El príncipe Juan, que esperaba que fuese su propio nombre el que cerrara el discurso del sajón, se sobresaltó al verse pospuesto inesperadamente por su aborrecido hermano. Llevó mecánicamente la copa de vino a sus labios y la depositó al instante sobre la mesa con objeto de observar la conducta de los asistentes ante tan inesperada proposición; muchos de ellos consideraban tan peligroso adherirse como oponerse. Algunos, experimentados cortesanos, siguieron el ejemplo del príncipe Juan; alzaron el gobelete hasta sus labios y rápidamente lo depositaron sobre la mesa. Otros, de corazón más abierto, exclamaron: «¡Viva el rey Ricardo y que pronto nos sea devuelto!». Y otros pocos, entre los cuales se contaban Front-de-Boeuf y el templario, dejaron ante ellos la copa sin probar el vino. Pero ninguno se atrevió a desdeñar abiertamente un brindis dedicado al monarca reinante.

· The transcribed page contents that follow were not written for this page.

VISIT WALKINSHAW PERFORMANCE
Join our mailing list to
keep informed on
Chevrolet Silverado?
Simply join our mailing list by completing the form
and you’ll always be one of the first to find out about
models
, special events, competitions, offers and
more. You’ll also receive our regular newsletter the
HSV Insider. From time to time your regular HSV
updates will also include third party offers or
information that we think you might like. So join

Después de gozar de su triunfo durante un minuto, Cedric le dijo a su compañero:

—Vamos, noble Athelstane. Regresemos a nuestras casas. Estuvimos demasiado tiempo, después de haber correspondido a la cortesía hospitalaria del príncipe Juan. Aquéllos que deseen conocer más a fondo las rudas maneras de los sajones deberán, de hoy en adelante, buscarnos en las mansiones de nuestros padres, pues ya hemos visto suficientemente acerca de los banquetes reales y la cortesía normanda.

Y seguidamente se levantó, para abandonar la sala del banquete seguido de Athelstane y de varios otros cortesanos de linaje sajón, que se habían sentido también ofendidos por los sarcasmos del príncipe Juan y sus cortesanos.

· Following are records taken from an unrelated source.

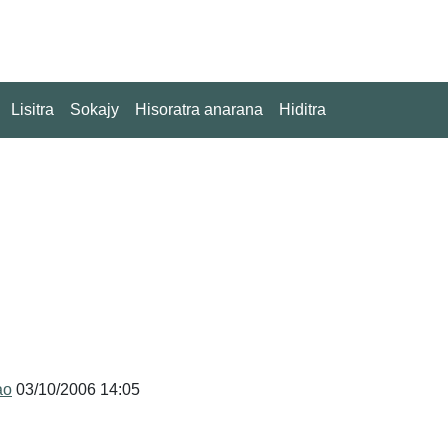
Lisitra
Sokajy
Hisoratra anarana
Hiditra
ao
03/10/2006 14:05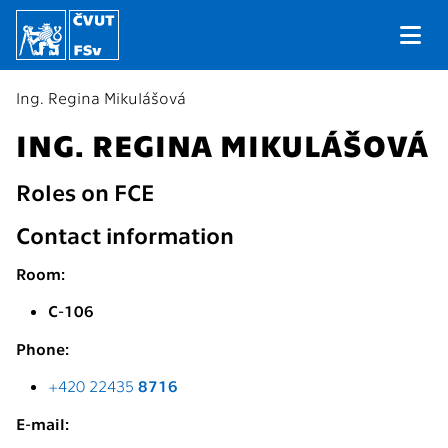
Ing. Regina Mikulášová
ING. REGINA MIKULÁŠOVÁ
Roles on FCE
Contact information
Room:
C-106
Phone:
+420 22435
8716
E-mail: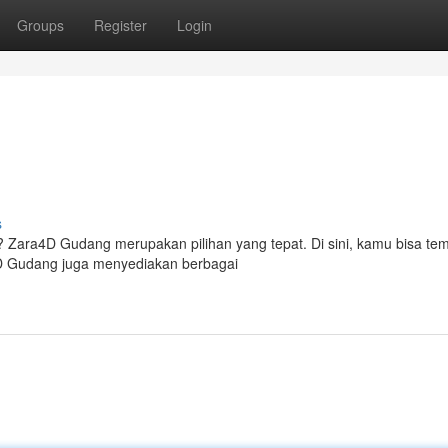
Groups
Register
Login
s
? Zara4D Gudang merupakan pilihan yang tepat. Di sini, kamu bisa te
a4D Gudang juga menyediakan berbagai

—¡Por los huesos de santo Tomás —exclamó el príncipe Juan mientras se retiraban—, los malandrines sajones nos han ganado la partida en este día y se retiran vencedores!

Conclamatum est, poculatum est —dijo el prior Aymer—. Hemos bebido y hemos gritado, ya es hora de que abandonemos las jarras de vino.

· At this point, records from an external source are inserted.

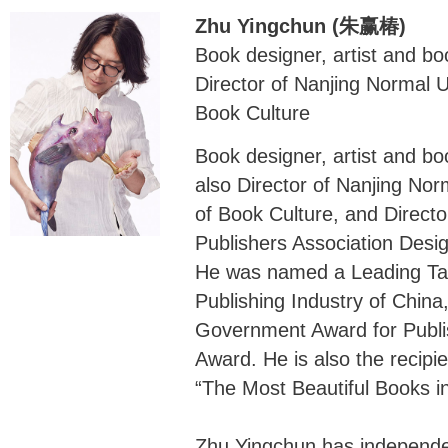
Zhu Yingchun (朱赢椿)
Book designer, artist and bo
Director of Nanjing Normal 
Book Culture
Book designer, artist and bo
also Director of Nanjing No
of Book Culture, and Directo
Publishers Association Desi
He was named a Leading Tal
Publishing Industry of Chin
Government Award for Publis
Award. He is also the recipie
“The Most Beautiful Books in
Zhu Yingchun has independe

—El monje, esta noche debe de consolar a alguna bella penitente, ya que tiene tanta prisa en partir —dijo De Bracy.

—No es exactamente cierto, caballeros —replicó el abad—; pero todavía debo recorrer algunas millas para llegar a mi albergue esta noche.

—Están muertos de miedo —murmuró el príncipe Juan al oído de Fitzurse—, y este miedo anticipa lo que va a suceder. Este cobarde prior es el primero en abandonarme.

—No temáis, milord —dijo Waldemar—. Yo le expondré tales razones que no podrá negarse a reunirse con nosotros en York. Señor prior, debo hablar con vos en privado antes de que montéis vuestro palafrén.

Los restantes huéspedes ya se dispersaban, a excepción de los más allegados al bando del príncipe Juan y sus respectivas comitivas.

—Ya habéis comprobado el resultado de vuestros consejos —dijo el príncipe Juan dirigiéndose con enfado a Fitzurse—, ¿acaso no he sido escarnecido en mi propia mesa por un sajón borracho y no he podido observar que al mero sonido del nombre de mi hermano mis hombres se apartaban de mí como si tuviera la lepra?

—Tened paciencia, señor —replicaba su consejero—. Podría invalidar vuestra argumentación culpando la desconsiderada liviandad que ha echado a perder mis designios y oscurecido vuestro juicio; pero ahora no serían oportunas las recriminaciones. De Bracy y yo iremos al encuentro de estos cobardes y les haremos ver que ya han ido demasiado lejos para volverse atrás.

—Será en vano —dijo el príncipe paseando por la habitación con pasos desordenados y expresándose con agitación, en la que el vino no dejaba de prestar su tributo—. Será en vano… han visto el mane, tezel, phares escrito en la pared. Han observado la huella de la garra del león sobre la arena. Han oído cómo su rugido agitaba el bosque al acercarse. Nada podrá reanimar su valor.

—¡Quiera Dios —exclamó Fitzurse a De Bracy— tener a bien reanimar el suyo! Sólo el nombre de su hermano es un tormento para él. ¡Desdichados los consejeros de un príncipe que carecen de fortaleza y perseverancia tanto en buena como en adversa fortuna!